> [WHAT THE TASK REQUIRES] Working from the listing below, pick each line containing the word "More" and copy it.

►

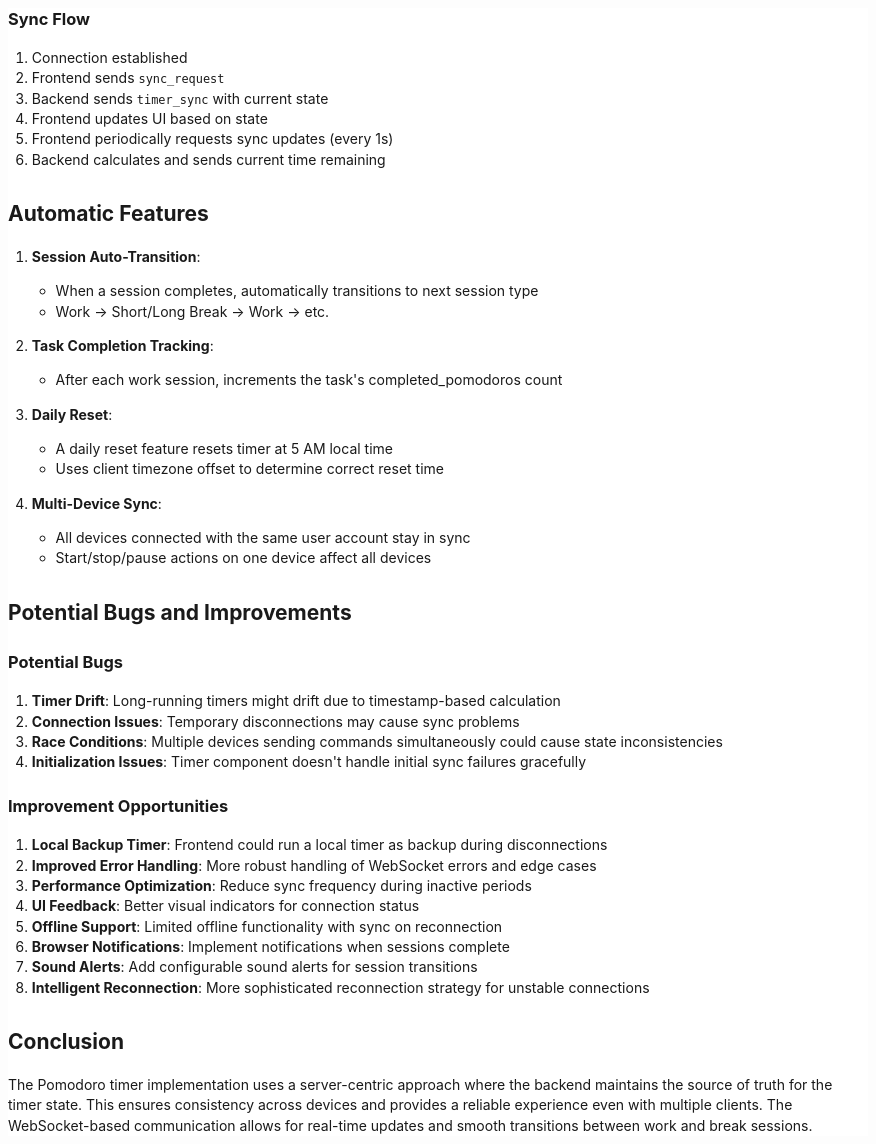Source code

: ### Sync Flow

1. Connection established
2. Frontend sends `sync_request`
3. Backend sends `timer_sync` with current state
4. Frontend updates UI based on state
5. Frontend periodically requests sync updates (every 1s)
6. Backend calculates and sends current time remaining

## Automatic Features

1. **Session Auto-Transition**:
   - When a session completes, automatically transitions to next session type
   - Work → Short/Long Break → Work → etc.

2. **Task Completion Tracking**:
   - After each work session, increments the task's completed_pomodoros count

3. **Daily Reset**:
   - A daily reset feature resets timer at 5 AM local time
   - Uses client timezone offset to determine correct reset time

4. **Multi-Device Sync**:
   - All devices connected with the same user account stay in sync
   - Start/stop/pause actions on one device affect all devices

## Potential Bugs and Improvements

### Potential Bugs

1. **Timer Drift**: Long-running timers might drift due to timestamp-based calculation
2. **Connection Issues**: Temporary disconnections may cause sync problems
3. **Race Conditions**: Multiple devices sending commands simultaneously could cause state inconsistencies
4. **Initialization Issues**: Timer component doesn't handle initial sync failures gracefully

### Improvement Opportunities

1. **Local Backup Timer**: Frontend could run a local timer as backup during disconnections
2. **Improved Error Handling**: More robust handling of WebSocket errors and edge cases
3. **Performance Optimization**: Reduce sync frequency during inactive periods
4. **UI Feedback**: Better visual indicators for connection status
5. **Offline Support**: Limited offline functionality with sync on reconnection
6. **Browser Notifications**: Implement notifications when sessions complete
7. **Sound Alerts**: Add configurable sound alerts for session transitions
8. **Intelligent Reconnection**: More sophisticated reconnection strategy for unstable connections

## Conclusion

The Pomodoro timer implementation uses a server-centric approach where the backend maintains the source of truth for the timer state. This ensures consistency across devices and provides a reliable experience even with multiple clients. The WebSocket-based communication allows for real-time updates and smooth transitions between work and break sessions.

◄
►

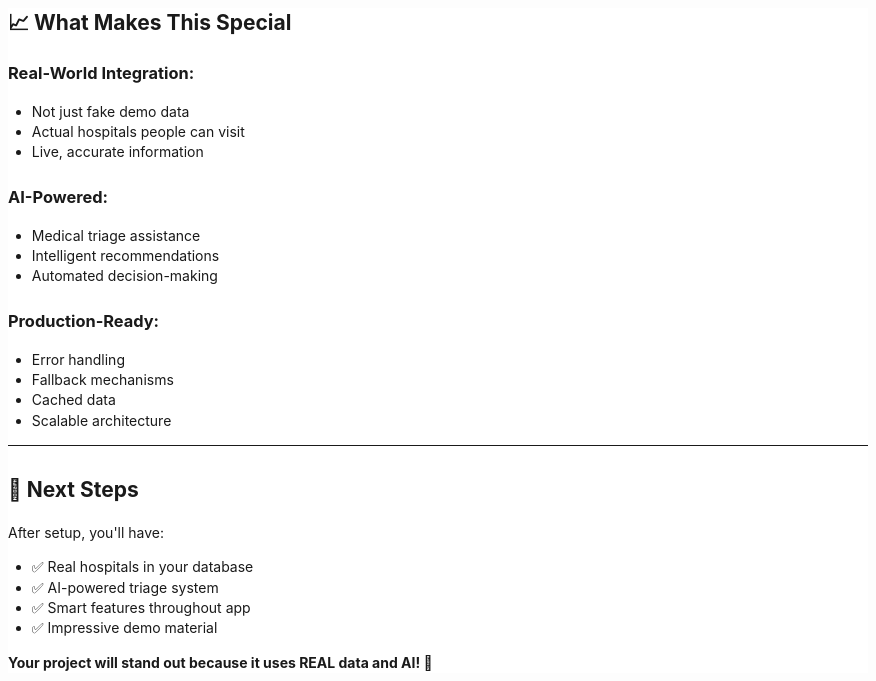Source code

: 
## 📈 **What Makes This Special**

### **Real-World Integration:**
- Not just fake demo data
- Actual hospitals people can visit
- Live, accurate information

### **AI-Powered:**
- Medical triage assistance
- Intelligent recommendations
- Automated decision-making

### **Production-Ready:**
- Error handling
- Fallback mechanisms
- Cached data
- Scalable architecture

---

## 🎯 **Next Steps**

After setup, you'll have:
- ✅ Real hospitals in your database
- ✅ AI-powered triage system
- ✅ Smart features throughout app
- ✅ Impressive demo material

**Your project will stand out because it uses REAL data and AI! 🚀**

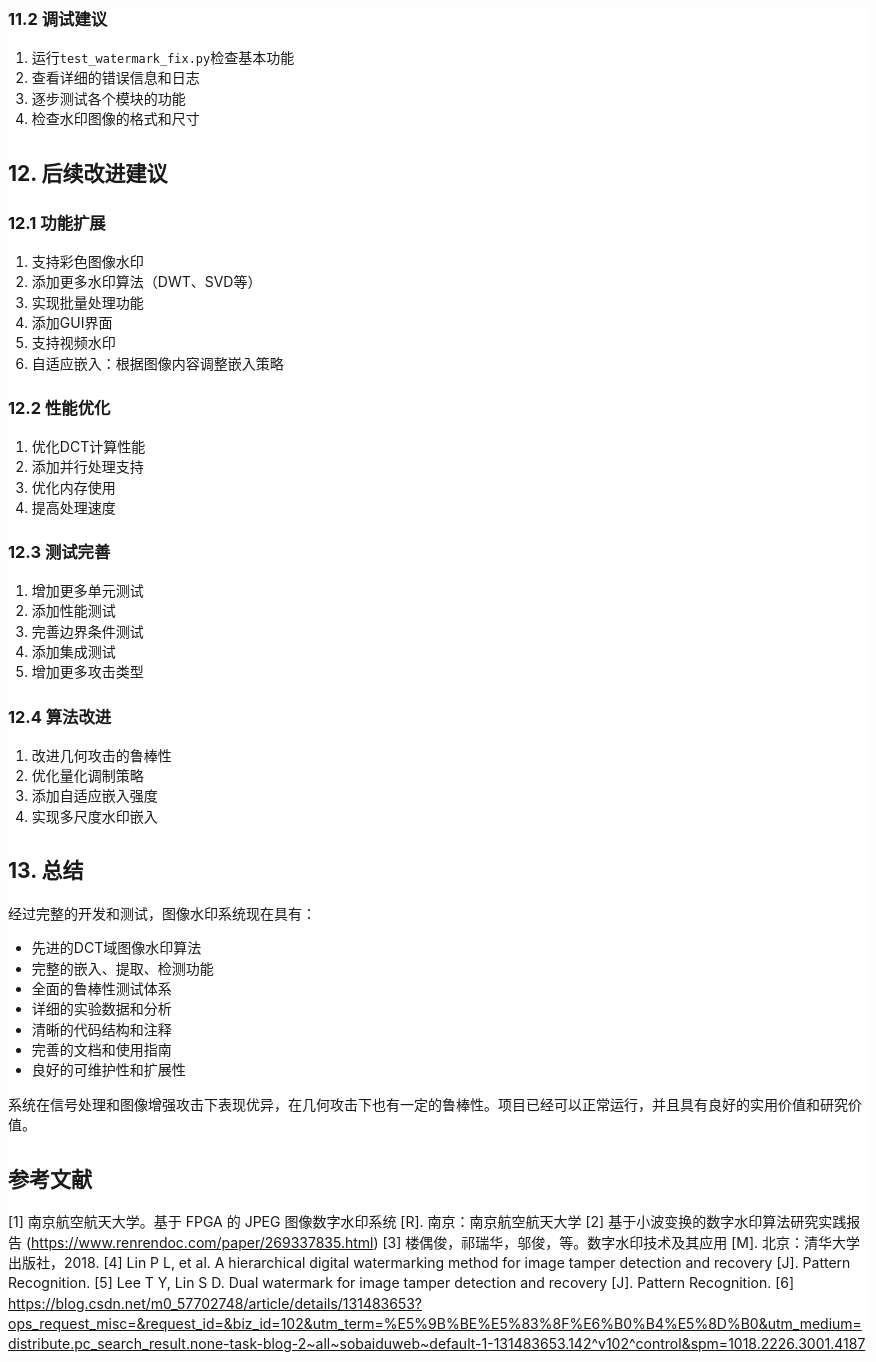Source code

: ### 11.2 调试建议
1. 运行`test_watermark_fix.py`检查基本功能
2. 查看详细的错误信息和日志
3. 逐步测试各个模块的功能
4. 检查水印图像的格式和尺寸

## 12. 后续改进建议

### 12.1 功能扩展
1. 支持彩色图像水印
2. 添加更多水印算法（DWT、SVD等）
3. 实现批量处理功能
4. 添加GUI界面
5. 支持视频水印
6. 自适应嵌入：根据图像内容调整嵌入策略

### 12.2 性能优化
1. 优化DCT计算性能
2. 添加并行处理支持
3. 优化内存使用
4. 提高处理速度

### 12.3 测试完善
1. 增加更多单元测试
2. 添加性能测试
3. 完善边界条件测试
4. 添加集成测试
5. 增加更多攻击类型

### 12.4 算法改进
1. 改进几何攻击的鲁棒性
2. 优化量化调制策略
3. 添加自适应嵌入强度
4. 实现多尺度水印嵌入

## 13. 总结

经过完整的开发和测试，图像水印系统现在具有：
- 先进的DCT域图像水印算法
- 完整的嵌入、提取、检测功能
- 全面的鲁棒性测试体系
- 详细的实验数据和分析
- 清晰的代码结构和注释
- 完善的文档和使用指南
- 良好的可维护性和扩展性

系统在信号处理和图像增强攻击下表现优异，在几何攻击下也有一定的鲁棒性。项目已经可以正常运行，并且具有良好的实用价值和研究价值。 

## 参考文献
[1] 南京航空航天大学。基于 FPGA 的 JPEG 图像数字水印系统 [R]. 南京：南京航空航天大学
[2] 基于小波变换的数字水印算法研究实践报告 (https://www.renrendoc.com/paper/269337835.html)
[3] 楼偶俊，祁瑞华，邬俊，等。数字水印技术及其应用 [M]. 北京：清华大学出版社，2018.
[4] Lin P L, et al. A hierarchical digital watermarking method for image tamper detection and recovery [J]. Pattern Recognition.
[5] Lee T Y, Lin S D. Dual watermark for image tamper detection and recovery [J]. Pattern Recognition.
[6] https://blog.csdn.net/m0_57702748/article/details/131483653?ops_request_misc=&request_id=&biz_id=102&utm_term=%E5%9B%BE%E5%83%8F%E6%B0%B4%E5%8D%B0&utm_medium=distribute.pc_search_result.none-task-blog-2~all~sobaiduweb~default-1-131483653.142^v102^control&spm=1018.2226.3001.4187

◄

> [RESPONSE TO THIS TASK]
2. **Improved Error Handling**: More robust handling of WebSocket errors and edge cases
8. **Intelligent Reconnection**: More sophisticated reconnection strategy for unstable connections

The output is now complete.